Charles-François Daubigny

 

Charles-François Daubigny, ein französischer Grafiker und Maler, wurde am 15. Februar 1817 in Paris geboren, wo er am 19. Februar 1878, kurz nach seinem 61. Geburtstag, auch wieder verstarb.

 

Charles-François Daubigny gilt als einer der wichtigsten Vertreter des Impressionismus in Frankreich. Sein Vater, Paul Delaroches war Miniaturmaler. Von ihm erhielt er auch ersten Unterricht.

 

Bereits ab 1838 beteiligte Charles-François Daubigny sich mit klassischen Landschaftsbildnissen an Ausstellungen, erst Anfang 1850 kam er zu allgemeiner Anerkennung und voller Entwicklung.

 

Charles-François Daubignys Ziel war es, Landschaften von subjektiven und poetischen Zutaten zu befreien, welche von Romantikern stammten, so zumindest die Meinung von Charles-François Daubigny. Er wollte ein ungeschminktes, sowie unmittelbare Abbild von Landschaften und der Natur im Allgemeinen liefern. Persönliche Empfindungen, Gedanken und Meinungen sollten seiner Meinung nach in keiner Kunst bei einer Wiedergabe eines Geschehens mitsprechen.

 

Trotzdem wurden Charles-François Daubignys Skizzen, die er meist als Aquarelle schuf, vom Publikum und der Kunstkritik als „hübsch, gefällig und poetisch“ bezeichnet. Charles-François Daubigny leistete keinen Beitrag dazu, doch wurden auch seine aus Vorentwürfen entstandenen Werke als poetisch erkannt.

 

Allerdings brachte Charles-François Daubigny keine poetischen Stimmungen in seine Werke ein. Um letztendlich jeden Verdacht eines absichtlich positionierten poetischen Reizes zu umgehen, wählte er die unscheinbarsten und reizlosesten Motive. Für sein Bemühen, die Spontanität und Unmittelbarkeit, die mit der Freilichtmalerei verbunden sind, ein seinen Kunstwerken zu bewahren, erntete er gleichermaßen Lob und harsche Kritik.

 

Dennoch blieb Charles-François Daubigny bei seiner Art und Weise, zu malen.

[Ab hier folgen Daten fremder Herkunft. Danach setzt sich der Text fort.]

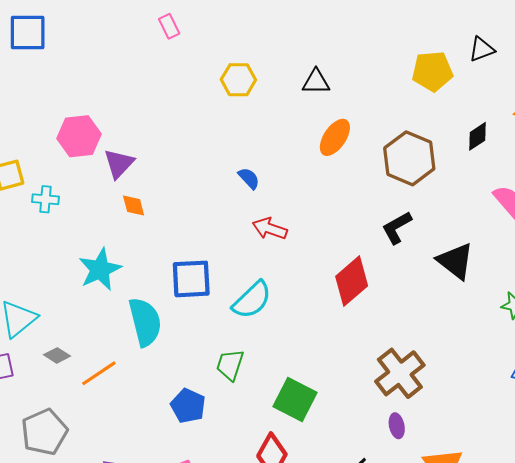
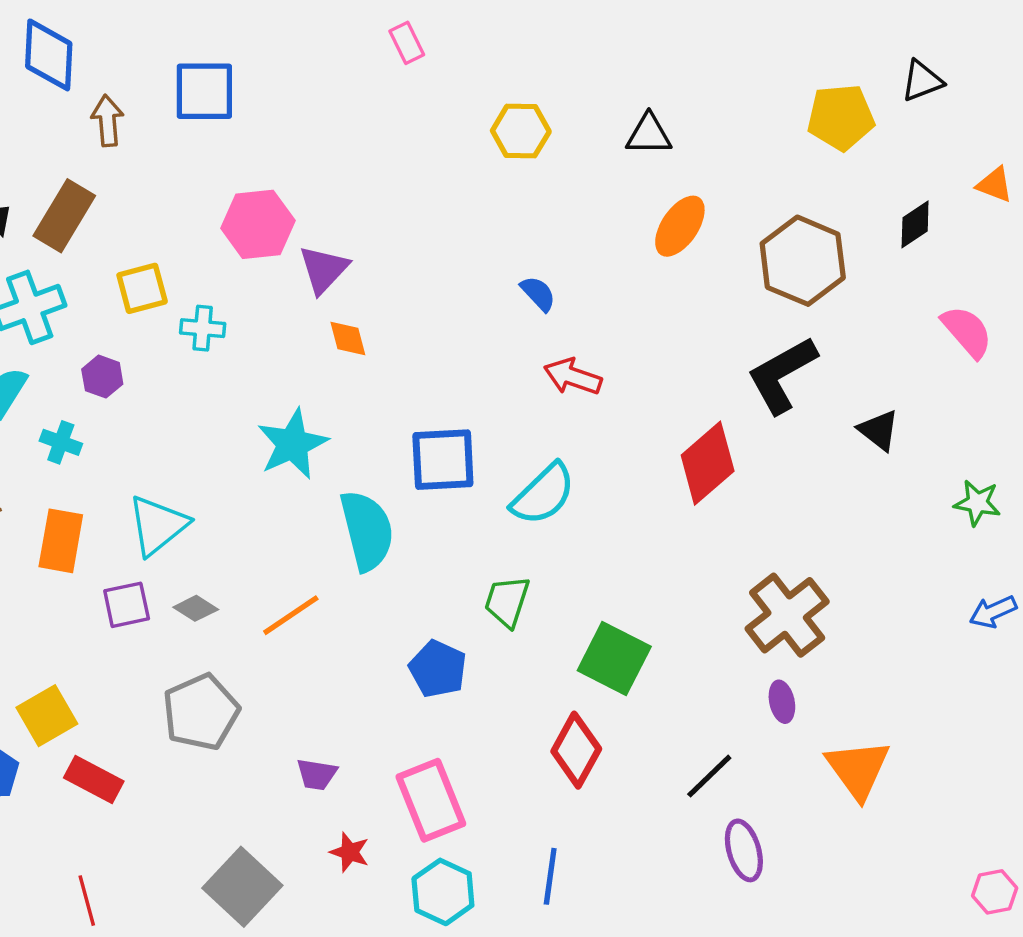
blue square: (28, 33) -> (204, 91), moved
black L-shape: (397, 228) -> (782, 375), size x1.4
black triangle: (455, 261) -> (879, 430), size x0.7
gray diamond: (57, 355) -> (196, 608), moved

Er beeinflusste den Impressionismus stark durch seinen plastischen Farbauftrag und die raschen Pinselstriche.

 

Häufig malte er vom Boot aus, dies übernahm auch Claude Monet von ihm.

 

Am 19. Februar des Jahres 1878 verstarb Charles-François Daubigny in seiner Geburtsstadt, der französischen Hauptstadt Paris.

 

Zu den bekanntesten Werken von Charles-François Daubigny zählen unter anderem „Springtime“, „Borde de la Cure“, „Moonlight“, Villervilee sur Mer“ und „Return of the Flock“.